A walk in the vicinity of the palace might have you encountering an impossibly colourful group of women. This would be the Sandur Kushala Kala Kendra, started to revive and market traditional Lambani craft. Here, women from a nearby Lambani settlement together produce garments, linen and accessories in their traditional patchwork-embroidery-mirrorwork style. The centre also has units for khadi, sculpture in wood and stone, and craftwork in cane.
Above my bed in the palace is a framed square of patchwork that came from the Lambanis. Already at the limits of colourfulness, it seems to acquire an additional glow after I learn who made it and where it came from. Elsewhere, on the margin of a corridor, are incongruous things to have in a palace — lumps of ore, surprisingly weighty, from the land around. These are tokens of what might be the nicest thing about Shivavilas Palace — that it manages to be luxurious without being isolating, that for the price of a room in a palace you can experience a small kingdom. Even if it’s not September.
Sandur is 21km (one hour by car, given the roads) from the charming Toranagallu railway station. BY AIR There are airstrips nearby but the most practical airport is still Bengaluru (300km/6-7hrs). BY RAIL The Hampi Express is a convenient overnight train from Bengaluru to Toranagallu. Hospet and Hubli are other options.

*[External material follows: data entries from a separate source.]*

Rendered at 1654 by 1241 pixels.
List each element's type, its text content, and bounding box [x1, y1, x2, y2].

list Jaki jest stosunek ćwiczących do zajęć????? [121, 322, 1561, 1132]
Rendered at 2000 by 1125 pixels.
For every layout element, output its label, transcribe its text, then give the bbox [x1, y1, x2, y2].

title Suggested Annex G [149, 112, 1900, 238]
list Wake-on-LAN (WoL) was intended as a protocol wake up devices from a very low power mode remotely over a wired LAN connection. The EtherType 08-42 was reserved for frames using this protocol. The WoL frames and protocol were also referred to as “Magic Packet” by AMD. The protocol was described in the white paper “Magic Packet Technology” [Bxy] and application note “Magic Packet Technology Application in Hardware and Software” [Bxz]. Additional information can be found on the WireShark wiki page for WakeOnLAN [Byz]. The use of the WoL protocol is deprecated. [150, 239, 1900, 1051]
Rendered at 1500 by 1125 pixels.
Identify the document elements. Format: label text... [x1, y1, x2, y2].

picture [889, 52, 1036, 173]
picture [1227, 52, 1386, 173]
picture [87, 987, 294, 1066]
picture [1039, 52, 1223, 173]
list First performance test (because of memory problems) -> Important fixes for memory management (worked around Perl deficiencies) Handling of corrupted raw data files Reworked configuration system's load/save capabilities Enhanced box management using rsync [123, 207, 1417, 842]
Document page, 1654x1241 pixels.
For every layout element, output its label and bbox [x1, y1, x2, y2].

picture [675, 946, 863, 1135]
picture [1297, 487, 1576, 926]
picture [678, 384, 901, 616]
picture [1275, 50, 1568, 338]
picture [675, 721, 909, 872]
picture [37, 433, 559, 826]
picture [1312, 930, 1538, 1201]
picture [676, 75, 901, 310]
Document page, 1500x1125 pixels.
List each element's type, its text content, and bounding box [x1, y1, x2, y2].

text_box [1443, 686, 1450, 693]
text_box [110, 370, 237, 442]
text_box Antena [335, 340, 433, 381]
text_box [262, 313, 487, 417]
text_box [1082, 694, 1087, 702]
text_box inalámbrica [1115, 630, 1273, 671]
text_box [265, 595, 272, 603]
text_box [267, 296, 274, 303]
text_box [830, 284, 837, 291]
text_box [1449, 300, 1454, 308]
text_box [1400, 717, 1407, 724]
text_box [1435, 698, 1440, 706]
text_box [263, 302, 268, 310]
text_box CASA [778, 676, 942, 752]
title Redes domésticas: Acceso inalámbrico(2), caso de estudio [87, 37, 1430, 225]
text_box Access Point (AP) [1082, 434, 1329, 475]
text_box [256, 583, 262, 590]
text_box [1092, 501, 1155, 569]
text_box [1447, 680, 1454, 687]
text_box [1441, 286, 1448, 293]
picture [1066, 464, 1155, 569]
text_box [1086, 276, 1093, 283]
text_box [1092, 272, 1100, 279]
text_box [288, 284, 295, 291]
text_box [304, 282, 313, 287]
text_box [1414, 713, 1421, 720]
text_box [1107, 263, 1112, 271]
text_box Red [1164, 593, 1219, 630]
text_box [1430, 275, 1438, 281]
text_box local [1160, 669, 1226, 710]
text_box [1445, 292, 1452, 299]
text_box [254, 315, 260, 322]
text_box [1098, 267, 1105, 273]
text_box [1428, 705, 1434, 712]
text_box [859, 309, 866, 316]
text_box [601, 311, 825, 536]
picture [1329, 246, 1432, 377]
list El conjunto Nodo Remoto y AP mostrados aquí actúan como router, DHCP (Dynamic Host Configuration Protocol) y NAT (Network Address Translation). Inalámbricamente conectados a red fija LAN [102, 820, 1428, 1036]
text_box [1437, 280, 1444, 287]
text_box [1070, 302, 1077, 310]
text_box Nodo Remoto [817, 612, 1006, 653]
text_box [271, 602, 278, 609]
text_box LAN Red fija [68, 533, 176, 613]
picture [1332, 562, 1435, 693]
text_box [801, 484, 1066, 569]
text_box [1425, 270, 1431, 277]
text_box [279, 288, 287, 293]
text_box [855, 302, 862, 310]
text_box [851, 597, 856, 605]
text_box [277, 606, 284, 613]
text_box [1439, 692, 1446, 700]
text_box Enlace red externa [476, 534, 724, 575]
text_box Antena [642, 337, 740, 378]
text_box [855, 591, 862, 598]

The Shivavilas Palace at Sandur, Bellary district, built in 1940, is now a WelcomHeritage hotel. It has nine deluxe rooms (Rs 10,500), a suite (Rs 12,500), a Maharaja suite (Rs 15,500) and a warren of antechambers, dressing-rooms and balconies that is the Maharani suite (Rs 18,500). Tariffs exclude meals and taxes. Contact: 08395-260223/309/310, shivavilaspalacehotel.com, welcomheritagehotels.com
What to see & do
The centrepiece of Sandur is its palace and there’s plenty to soak in while actually staying here—photographs and relics of the royal family, the tiny durbar room with its throne and weapons, a garage with two vintage cars and a jeep, the old books in the library. In addition the palace has a swimming pool, spa and billiards table. Tennis and basketball courts are accessible just outside. Shooting and horse-riding can be arranged for those with more princely proclivities. The palace can also organise a half-day visit to the nearby mines with a stop at the millennium-old Kumaraswami temple. The heritage site of Hampi (40km) and the Daroji Bear Sanctuary (60km) both make good day trips from the palace. The Sandur Kushala Kala Kendra is a craft centre with opportunities for shopping.
When to go
November to February is when Sandur is at its balmiest. Very hot in summer, the place breaks out into greenery in the monsoon months (August to October).